Select a few from the plants you deemed the best producers.
Gently break them open with a bowl nearby.
That’s it. Seriously. Perfect for a beginning attempt at seed saving.
As my summer garden is winding down – I’ve only got tomatoes and peppers left – there’s a little time to catch my breath from the chaos of summer (and virtual school – HALP!!!) and preserve some of the seeds I am hoping to use next year. This is my first attempt at seed saving so I am by no means an expert opinion but I figured it was worth trying.
In theory, it should be simple for most fruits and vegetables. Essentially, just let the plant “go to seed.” It’s not exactly that simple but sort of.
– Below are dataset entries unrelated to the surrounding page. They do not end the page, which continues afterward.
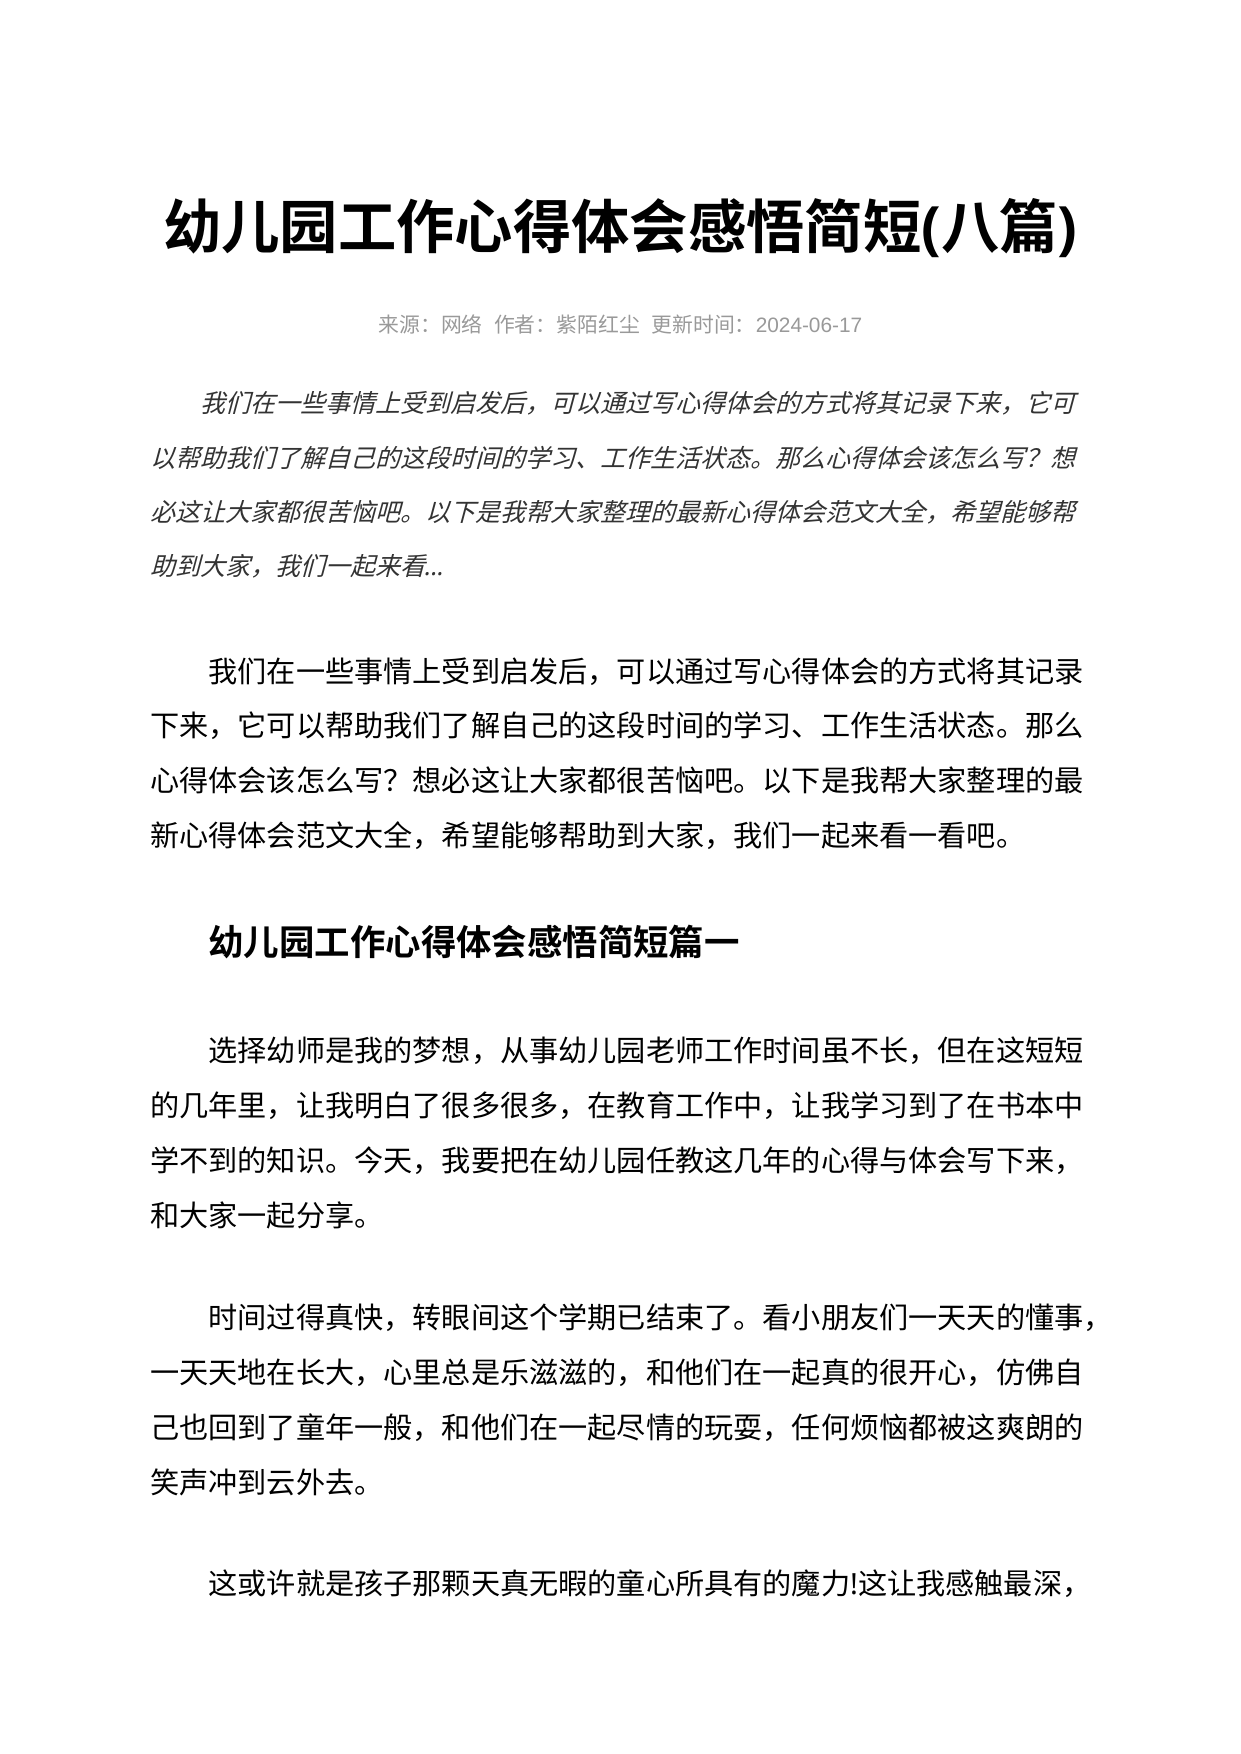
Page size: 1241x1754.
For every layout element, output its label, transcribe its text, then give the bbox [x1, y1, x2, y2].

text 幼儿园工作心得体会感悟简短篇一 [150, 914, 1090, 966]
text 选择幼师是我的梦想，从事幼儿园老师工作时间虽不长，但在这短短的几年里，让我明白了很多很多，在教育工作中，让我学习到了在书本中学不到的知识。今天，我要把在幼儿园任教这几年的心得与体会写下来，和大家一起分享。 [150, 1028, 1090, 1235]
text 我们在一些事情上受到启发后，可以通过写心得体会的方式将其记录下来，它可以帮助我们了解自己的这段时间的学习、工作生活状态。那么心得体会该怎么写？想必这让大家都很苦恼吧。以下是我帮大家整理的最新心得体会范文大全，希望能够帮助到大家，我们一起来看一看吧。 [150, 648, 1090, 855]
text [150, 1561, 1090, 1603]
subtitle 幼儿园工作心得体会感悟简短(八篇) [150, 181, 1090, 266]
text 我们在一些事情上受到启发后，可以通过写心得体会的方式将其记录下来，它可以帮助我们了解自己的这段时间的学习、工作生活状态。那么心得体会该怎么写？想必这让大家都很苦恼吧。以下是我帮大家整理的最新心得体会范文大全，希望能够帮助到大家，我们一起来看... [150, 384, 1090, 583]
text 时间过得真快，转眼间这个学期已结束了。看小朋友们一天天的懂事，一天天地在长大，心里总是乐滋滋的，和他们在一起真的很开心，仿佛自己也回到了童年一般，和他们在一起尽情的玩耍，任何烦恼都被这爽朗的笑声冲到云外去。 [150, 1294, 1090, 1501]
text 来源：网络 作者：紫陌红尘 更新时间：2024-06-17 [150, 313, 1090, 337]
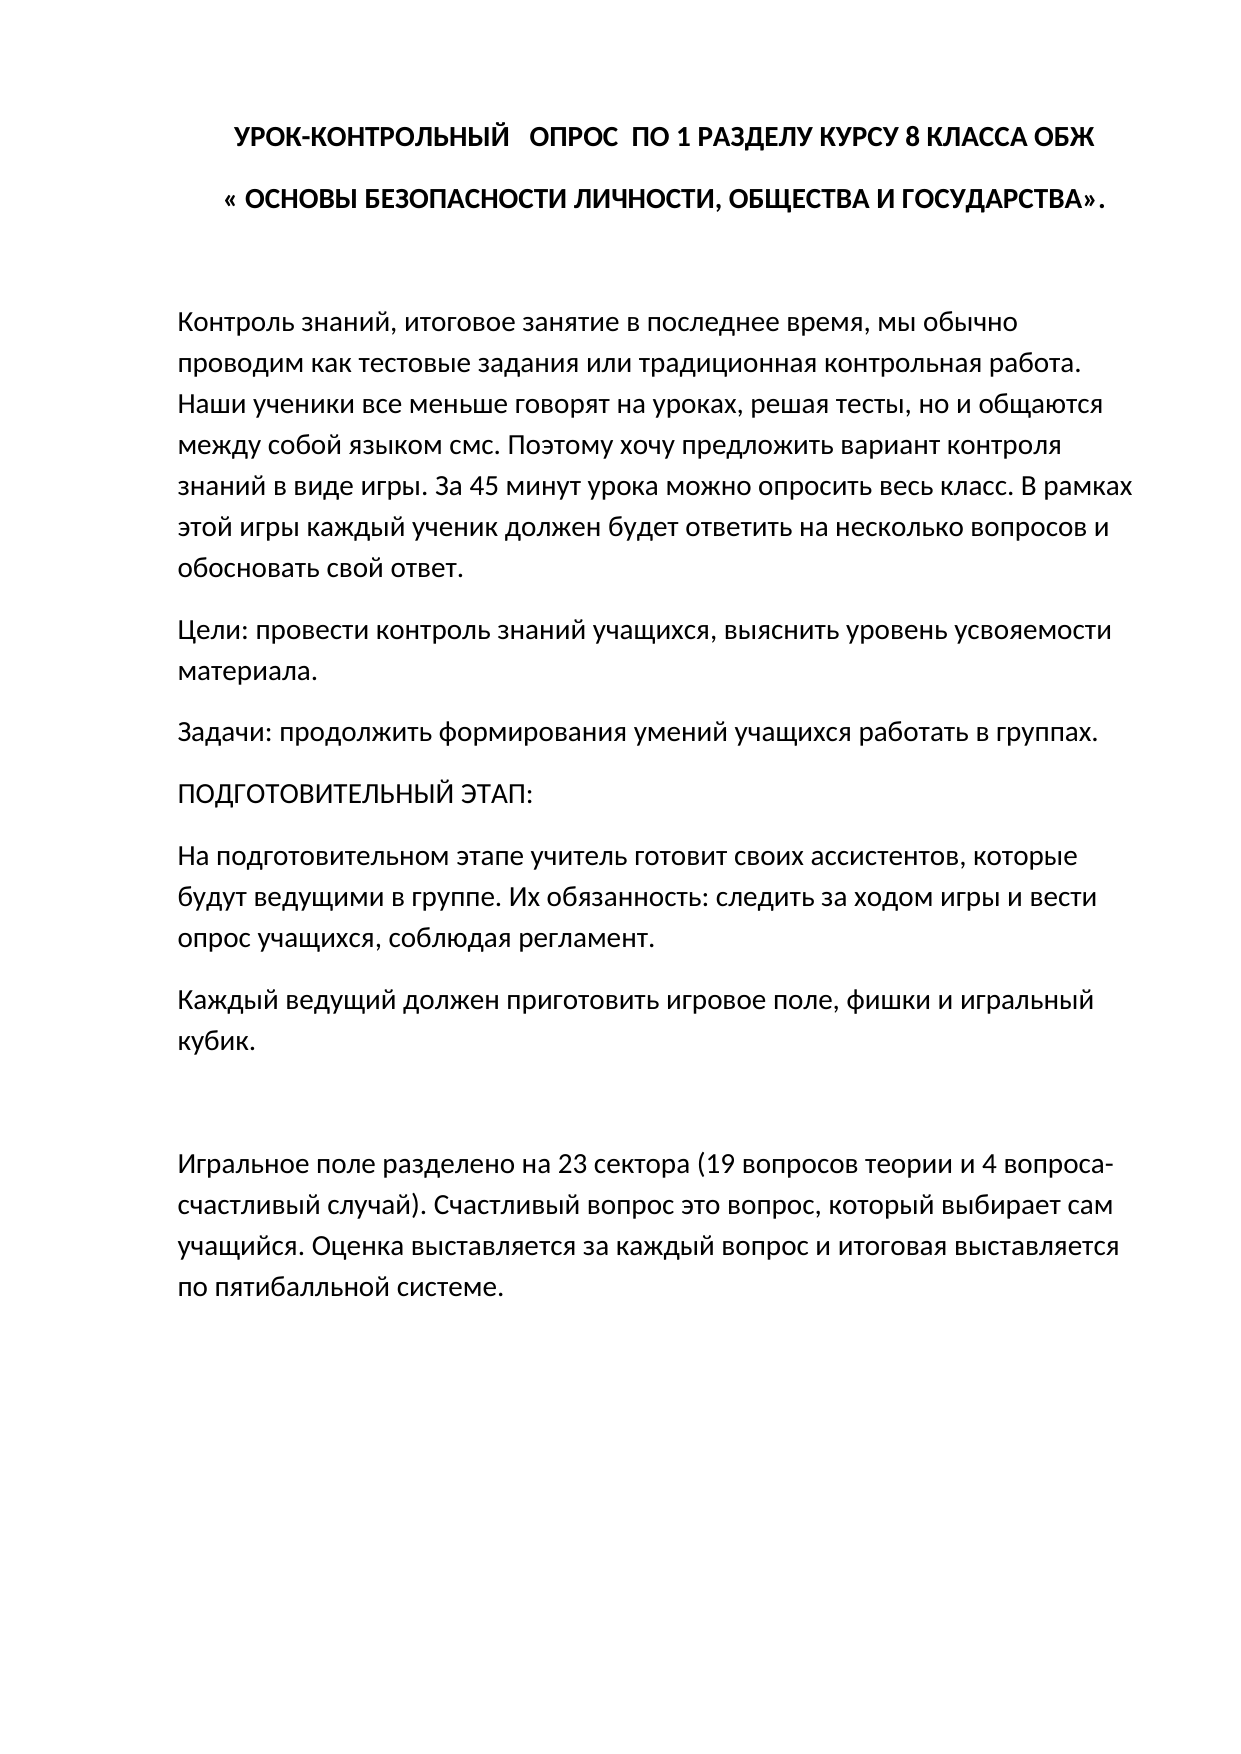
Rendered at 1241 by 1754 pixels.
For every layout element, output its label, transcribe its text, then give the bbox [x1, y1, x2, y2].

text Контроль знаний, итоговое занятие в последнее время, мы обычно проводим как тестовые задания или традиционная контрольная работа. Наши ученики все меньше говорят на уроках, решая тесты, но и общаются между собой языком смс. Поэтому хочу предложить вариант контроля знаний в виде игры. За 45 минут урока можно опросить весь класс. В рамках этой игры каждый ученик должен будет ответить на несколько вопросов и обосновать свой ответ. [177, 303, 1152, 585]
text Цели: провести контроль знаний учащихся, выяснить уровень усвояемости материала. [177, 611, 1152, 687]
text « ОСНОВЫ БЕЗОПАСНОСТИ ЛИЧНОСТИ, ОБЩЕСТВА И ГОСУДАРСТВА». [177, 180, 1152, 216]
text ПОДГОТОВИТЕЛЬНЫЙ ЭТАП: [177, 775, 1152, 811]
text Задачи: продолжить формирования умений учащихся работать в группах. [177, 713, 1152, 749]
text Каждый ведущий должен приготовить игровое поле, фишки и игральный кубик. [177, 981, 1152, 1057]
text УРОК-КОНТРОЛЬНЫЙ ОПРОС ПО 1 РАЗДЕЛУ КУРСУ 8 КЛАССА ОБЖ [177, 118, 1152, 154]
text Игральное поле разделено на 23 сектора (19 вопросов теории и 4 вопроса-счастливый случай). Счастливый вопрос это вопрос, который выбирает сам учащийся. Оценка выставляется за каждый вопрос и итоговая выставляется по пятибалльной системе. [177, 1145, 1152, 1304]
text На подготовительном этапе учитель готовит своих ассистентов, которые будут ведущими в группе. Их обязанность: следить за ходом игры и вести опрос учащихся, соблюдая регламент. [177, 837, 1152, 954]
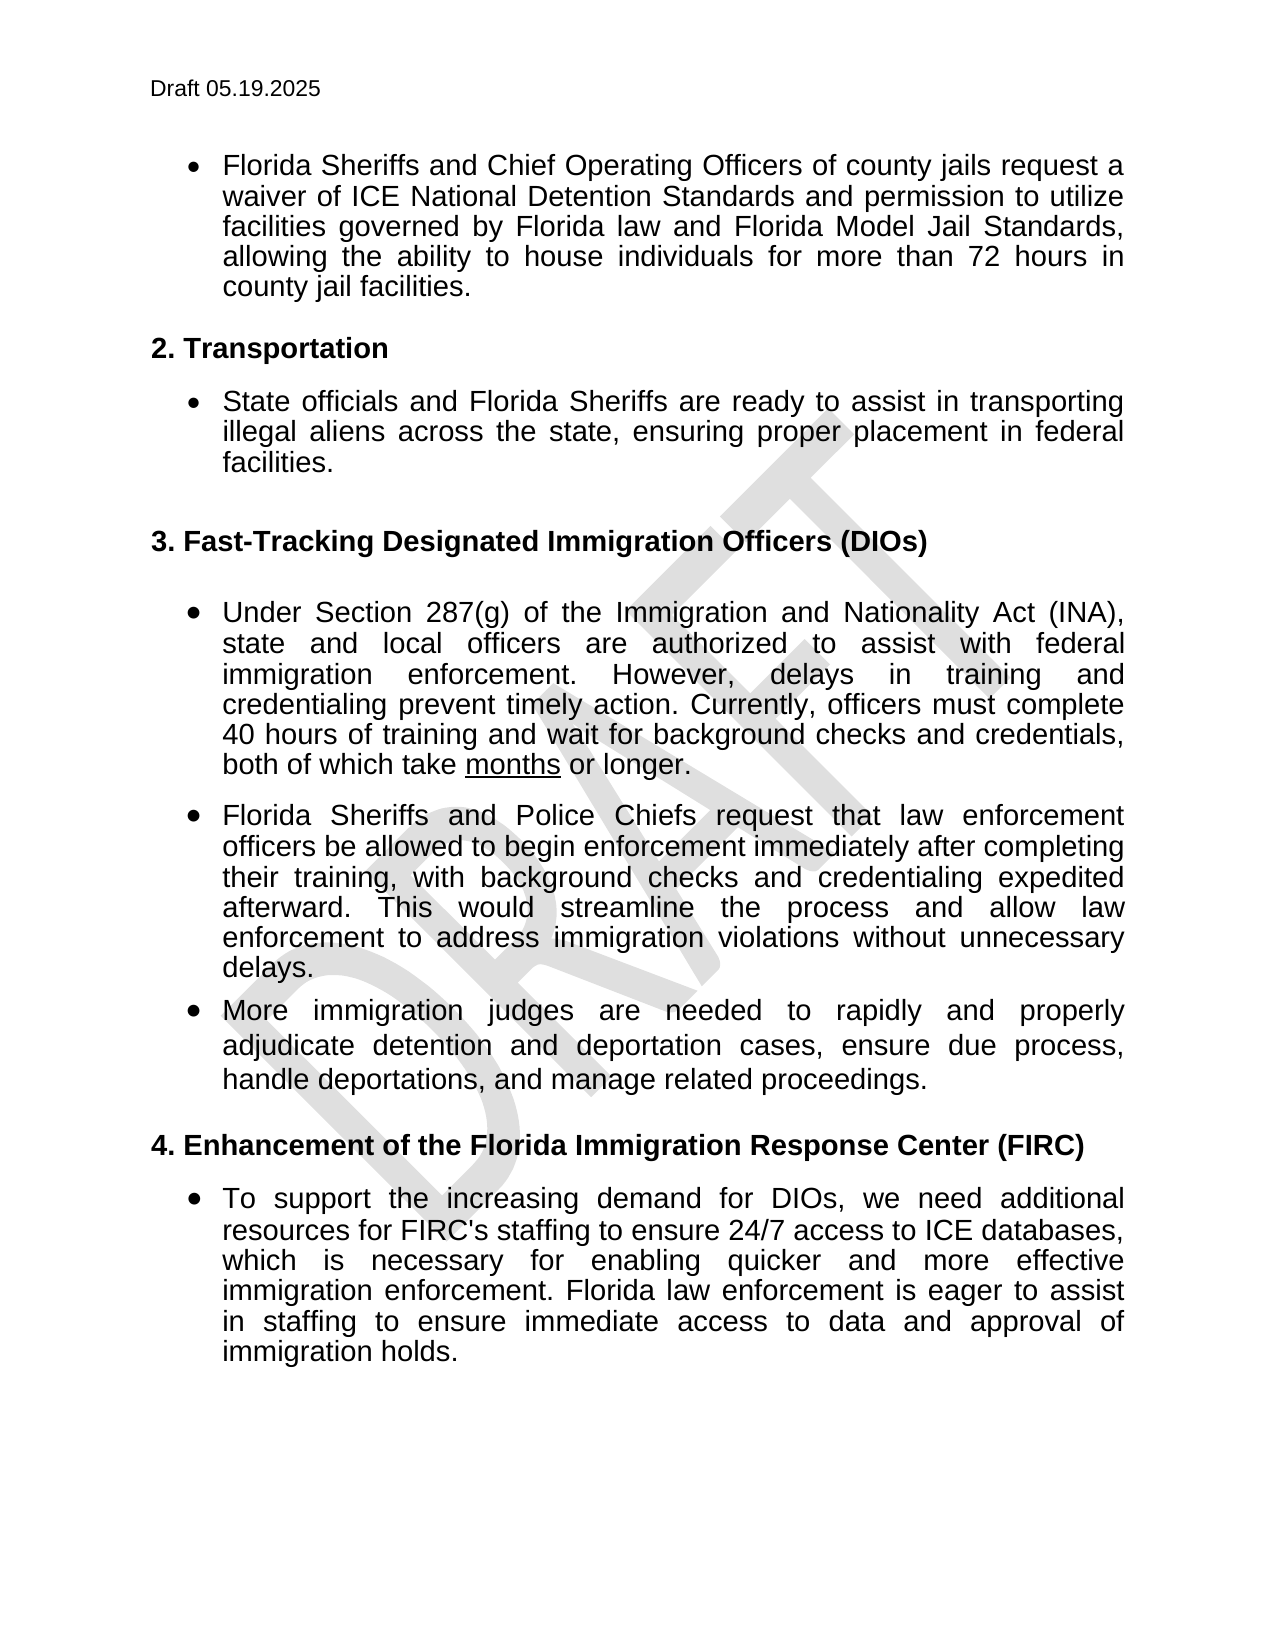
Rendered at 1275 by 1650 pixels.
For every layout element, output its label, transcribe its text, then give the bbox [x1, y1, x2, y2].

Some things like butternut squash or peppers are super straightforward – I set the seeds aside after I’ve cut the vegetable, let them dry out completely for a few days, and then store.
So what does it mean for a plant to “go to seed”? As far as I understand, the plant needs to have gone through germination and sprouted, then it becomes a seedling, then it grows for a bit to get to the budding phase when flowers will appear. These flowers turn into fruit due to the handiwork of pollinators like birds, bees and butterflies (truly amazing and seemingly impossible when I think about it). Then, once the fruit/vegetable/leaf has been left long enough to become overripe, it can be picked for seed.
In this first attempt, I went for green beans and lettuce. Legumes in general are one of the easiest to seed save because you can just let the pod become dry and brown. Lettuce is fairly easy too because I just left it to bolt and flower, and then the little seed pods formed (pictured below).
Seed Saving Tips:
Plant extra plants to begin with (maybe 2 or 3 depending on how much seed you want to save) so you have what you need at the end of the season for saving.
Pick the best plants to seed save. This is a bit tricky because if it’s the best plant, you’ll likely want to eat the fruit, which you can’t do if you are letting it overripen.
Understand that it takes time to separate the seeds. For this first attempt, it took me about 30-45 minutes for each. That’s not too long, but it’s also not a 30-second task.
Make sure seeds are fully dry. Can’t stress this enough. Do not rush to store any seeds before they are fully dry because they will grow mold and be unusable the next year and all your hard work will be for naught.
One of the most critical pieces of seed saving is how you store them. Always in paper, never in plastic, and in a cool, dry place. You don’t want moisture encouraging any mold to grow.
Of course there will always be a little suspense until the next year when you are able to plant the seeds you saved. But start small and see how it goes. Gardening is trial and error all the way and this is part of it.